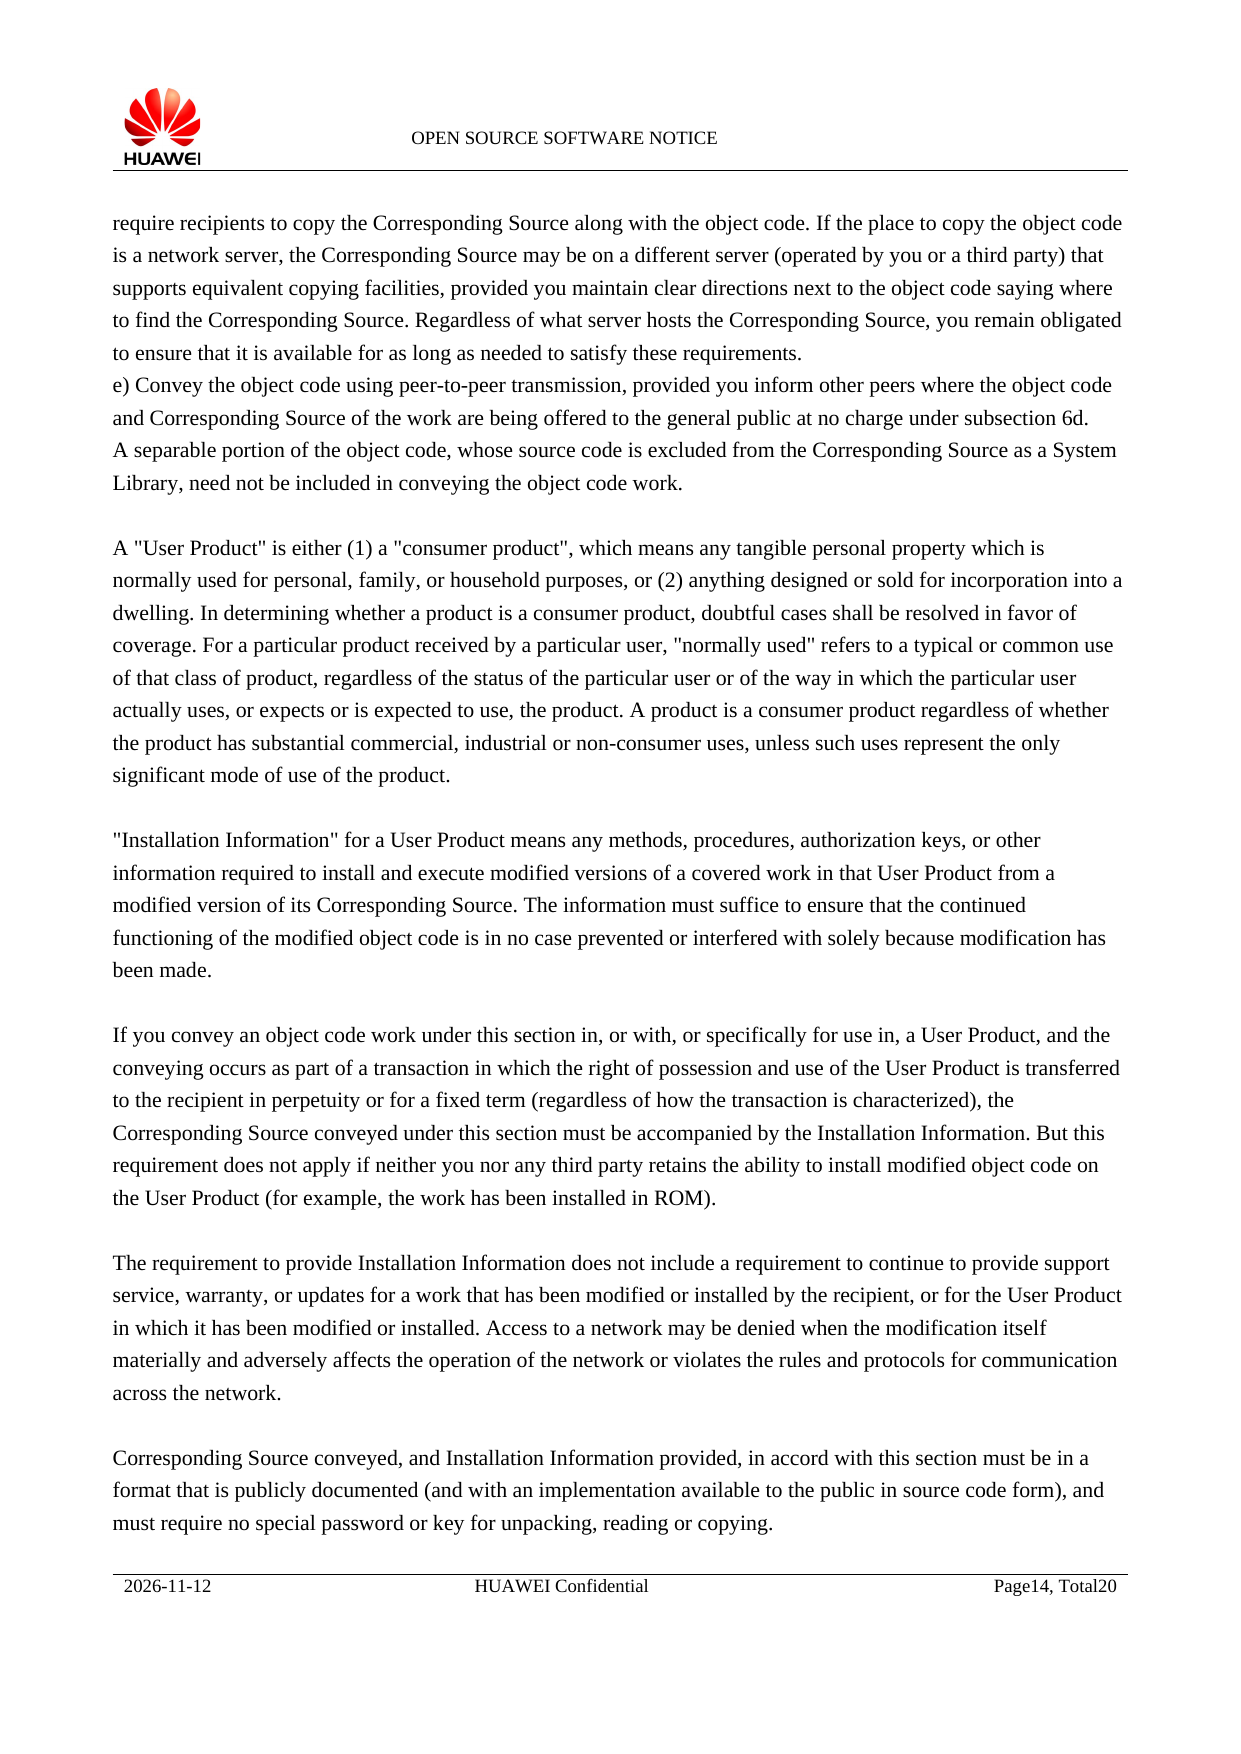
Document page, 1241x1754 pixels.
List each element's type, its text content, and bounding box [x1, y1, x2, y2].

text Corresponding Source conveyed, and Installation Information provided, in accord with this section must be in a format that is publicly documented (and with an implementation available to the public in source code form), and must require no special password or key for unpacking, reading or copying. [112, 1441, 1128, 1539]
text If you convey an object code work under this section in, or with, or specifically for use in, a User Product, and the conveying occurs as part of a transaction in which the right of possession and use of the User Product is transferred to the recipient in perpetuity or for a fixed term (regardless of how the transaction is characterized), the Corresponding Source conveyed under this section must be accompanied by the Installation Information. But this requirement does not apply if neither you nor any third party retains the ability to install modified object code on the User Product (for example, the work has been installed in ROM). [112, 1019, 1128, 1214]
text The requirement to provide Installation Information does not include a requirement to continue to provide support service, warranty, or updates for a work that has been modified or installed by the recipient, or for the User Product in which it has been modified or installed. Access to a network may be denied when the modification itself materially and adversely affects the operation of the network or violates the rules and protocols for communication across the network. [112, 1246, 1128, 1409]
text A separable portion of the object code, whose source code is excluded from the Corresponding Source as a System Library, need not be included in conveying the object code work. [112, 434, 1128, 499]
picture [124, 88, 201, 165]
text d) Convey the object code by offering access from a designated place (gratis or for a charge), and offer equivalent access to the Corresponding Source in the same way through the same place at no further charge. You need not require recipients to copy the Corresponding Source along with the object code. If the place to copy the object code is a network server, the Corresponding Source may be on a different server (operated by you or a third party) that supports equivalent copying facilities, provided you maintain clear directions next to the object code saying where to find the Corresponding Source. Regardless of what server hosts the Corresponding Source, you remain obligated to ensure that it is available for as long as needed to satisfy these requirements. [112, 206, 1128, 369]
text "Installation Information" for a User Product means any methods, procedures, authorization keys, or other information required to install and execute modified versions of a covered work in that User Product from a modified version of its Corresponding Source. The information must suffice to ensure that the continued functioning of the modified object code is in no case prevented or interfered with solely because modification has been made. [112, 824, 1128, 986]
text A "User Product" is either (1) a "consumer product", which means any tangible personal property which is normally used for personal, family, or household purposes, or (2) anything designed or sold for incorporation into a dwelling. In determining whether a product is a consumer product, doubtful cases shall be resolved in favor of coverage. For a particular product received by a particular user, "normally used" refers to a typical or common use of that class of product, regardless of the status of the particular user or of the way in which the particular user actually uses, or expects or is expected to use, the product. A product is a consumer product regardless of whether the product has substantial commercial, industrial or non-consumer uses, unless such uses represent the only significant mode of use of the product. [112, 531, 1128, 791]
text e) Convey the object code using peer-to-peer transmission, provided you inform other peers where the object code and Corresponding Source of the work are being offered to the general public at no charge under subsection 6d. [112, 369, 1128, 434]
★ ★ ★ ★
Search the listing above for the string "under" and copy each line that has it.

**Result:**
text If you convey an object code work under this section in, or with, or specifically for use in, a User Product, and the conveying occurs as part of a transaction in which the right of possession and use of the User Product is transferred to the recipient in perpetuity or for a fixed term (regardless of how the transaction is characterized), the Corresponding Source conveyed under this section must be accompanied by the Installation Information. But this requirement does not apply if neither you nor any third party retains the ability to install modified object code on the User Product (for example, the work has been installed in ROM). [112, 1019, 1128, 1214]
text e) Convey the object code using peer-to-peer transmission, provided you inform other peers where the object code and Corresponding Source of the work are being offered to the general public at no charge under subsection 6d. [112, 369, 1128, 434]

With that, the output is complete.